Chart-based quiz items:
================

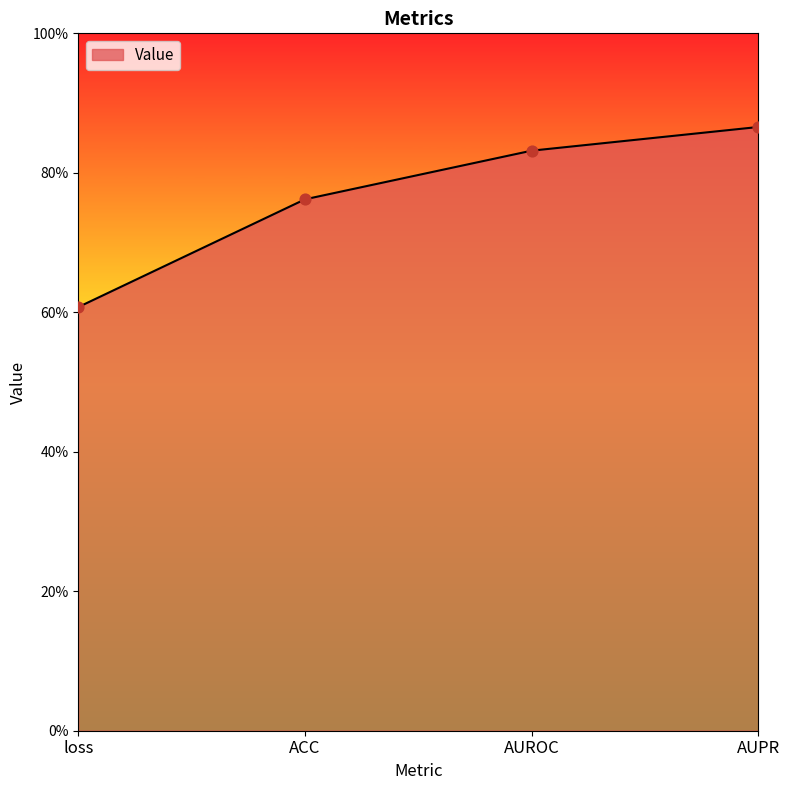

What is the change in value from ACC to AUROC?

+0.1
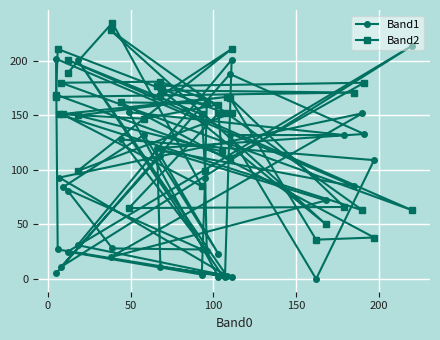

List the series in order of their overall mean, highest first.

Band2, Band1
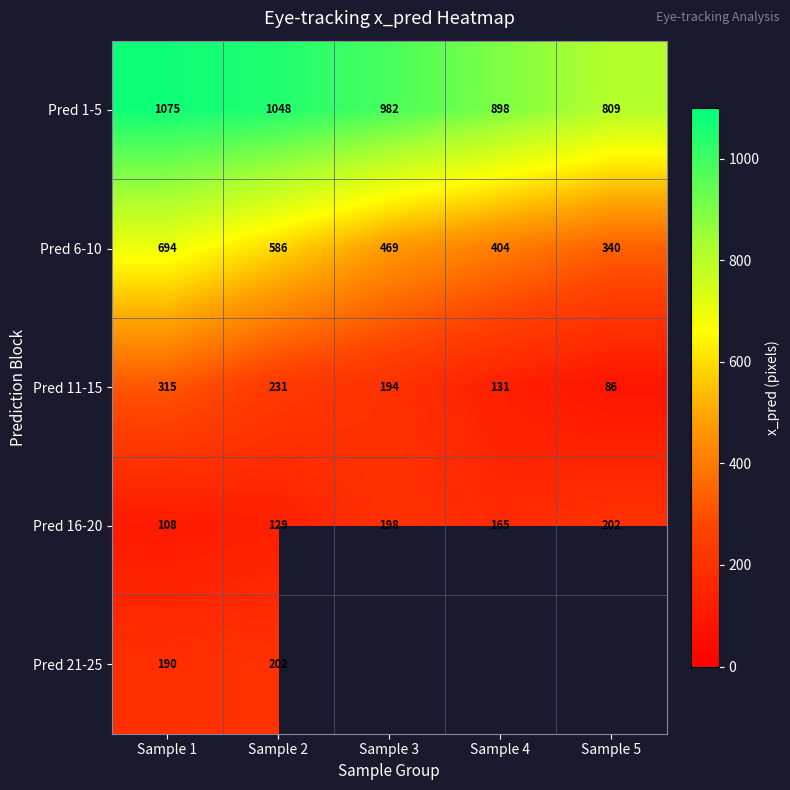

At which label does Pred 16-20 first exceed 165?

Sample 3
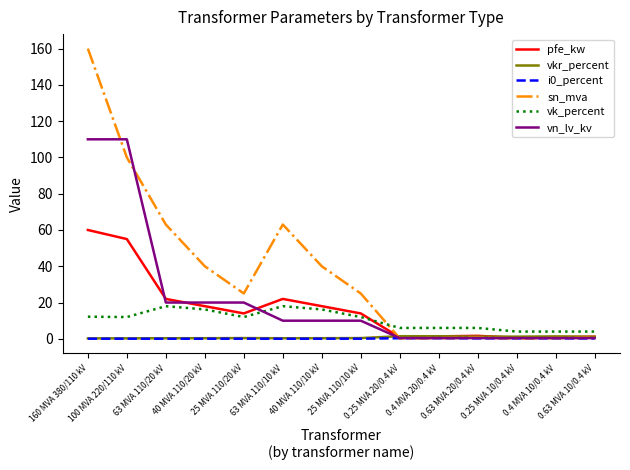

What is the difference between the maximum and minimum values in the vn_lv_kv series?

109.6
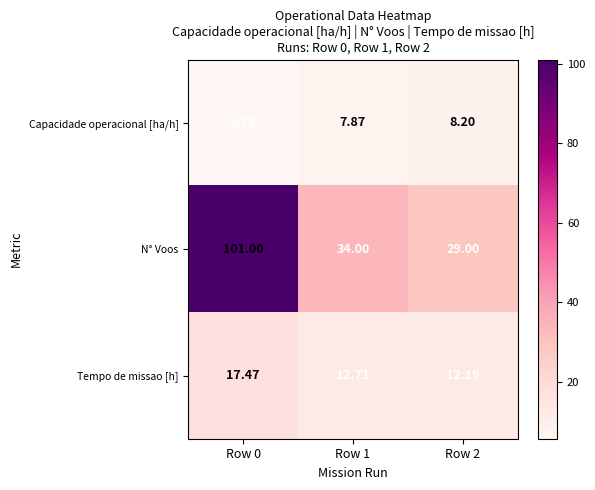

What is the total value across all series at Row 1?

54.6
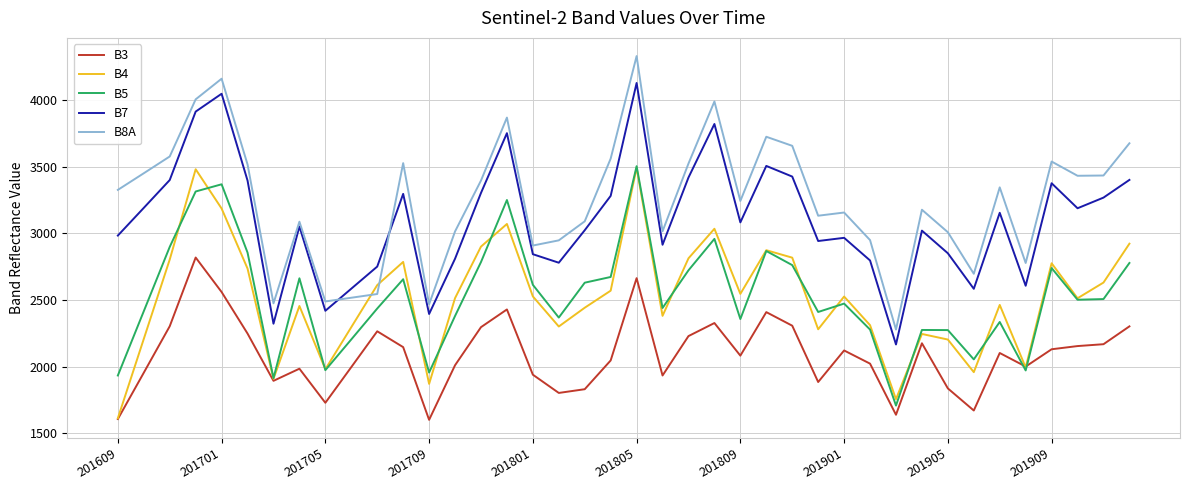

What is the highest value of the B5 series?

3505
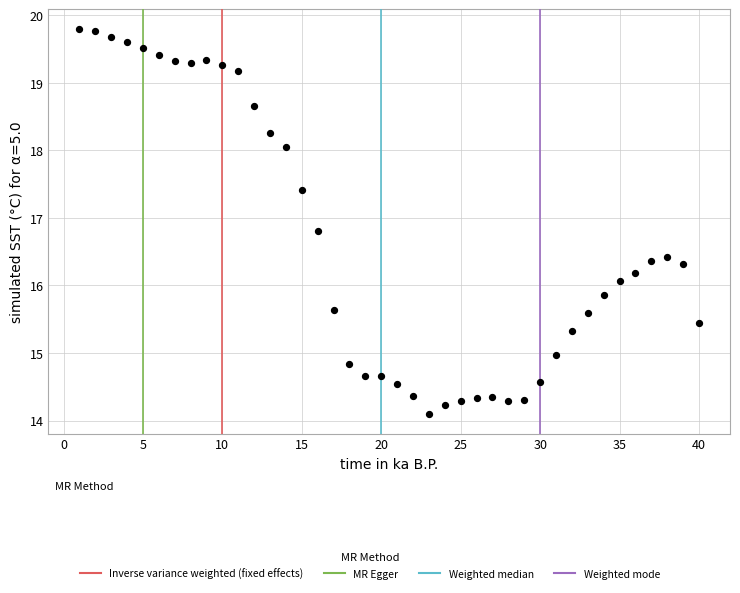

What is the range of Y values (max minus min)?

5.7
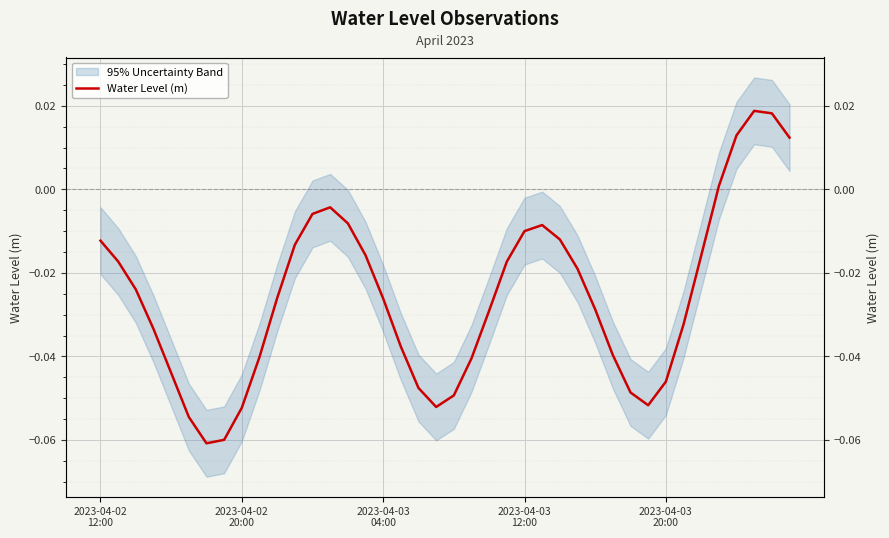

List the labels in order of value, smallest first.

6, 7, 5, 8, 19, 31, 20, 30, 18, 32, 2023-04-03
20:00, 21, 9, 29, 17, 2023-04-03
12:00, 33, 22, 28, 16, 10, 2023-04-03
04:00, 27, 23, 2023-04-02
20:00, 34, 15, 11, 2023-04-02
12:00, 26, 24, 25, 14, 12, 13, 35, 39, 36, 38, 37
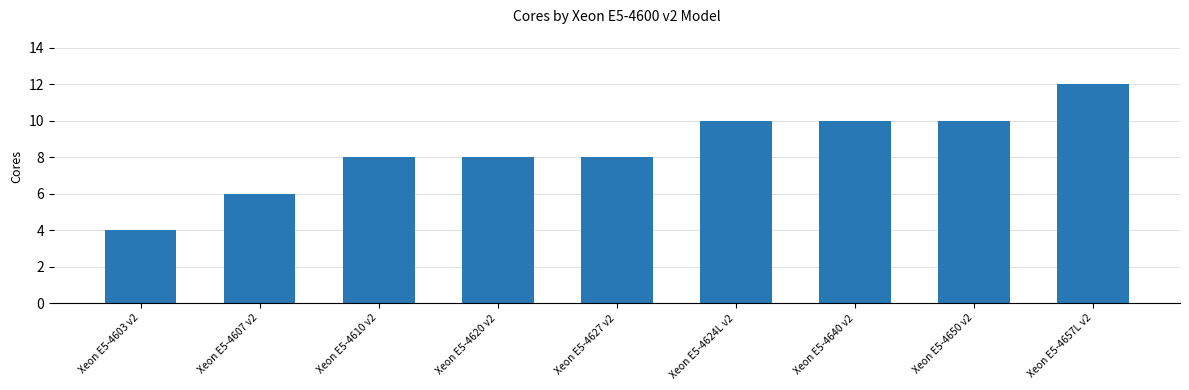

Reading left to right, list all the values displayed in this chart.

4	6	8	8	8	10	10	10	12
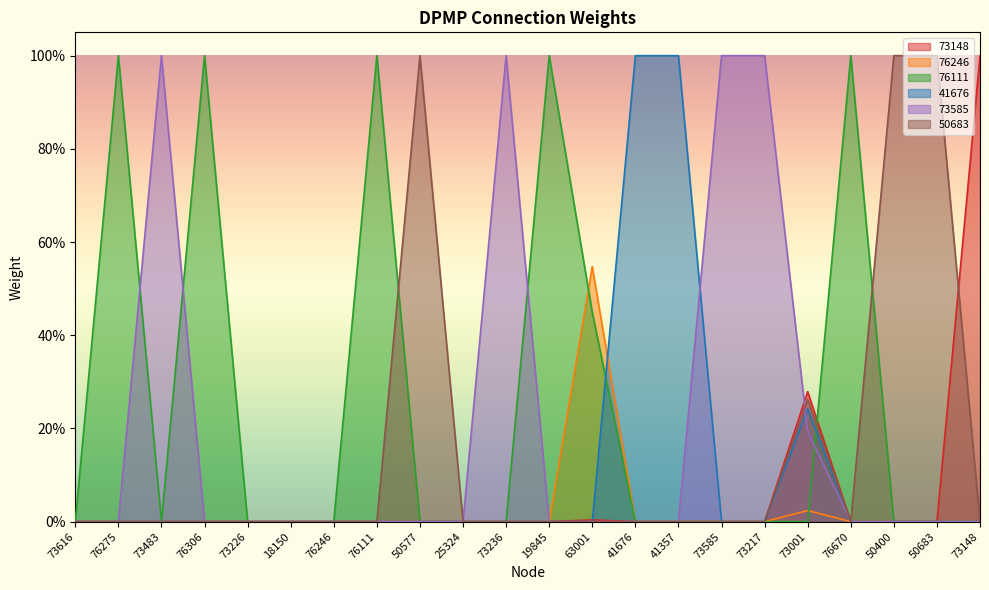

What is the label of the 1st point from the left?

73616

================

Instructions for the task
Convert the material from the line containing "What is the highest value of the B5 series?" through the end into a Markdown table with the columns "No." and "Line", one row per line, leaving out blank lines and pictures.

Result of the task
| No. | Line |
|---|---|
| 1 | What is the highest value of the B5 series? |
| 2 | 3505 |
| 3 | What is the range of Y values (max minus min)? |
| 4 | 5.7 |
| 5 | List the labels in order of value, smallest first. |
| 6 | 6, 7, 5, 8, 19, 31, 20, 30, 18, 32, 2023-04-03 |
| 7 | 20:00, 21, 9, 29, 17, 2023-04-03 |
| 8 | 12:00, 33, 22, 28, 16, 10, 2023-04-03 |
| 9 | 04:00, 27, 23, 2023-04-02 |
| 10 | 20:00, 34, 15, 11, 2023-04-02 |
| 11 | 12:00, 26, 24, 25, 14, 12, 13, 35, 39, 36, 38, 37 |
| 12 | Reading left to right, list all the values displayed in this chart. |
| 13 | 4	6	8	8	8	10	10	10	12 |
| 14 | What is the label of the 1st point from the left? |
| 15 | 73616 |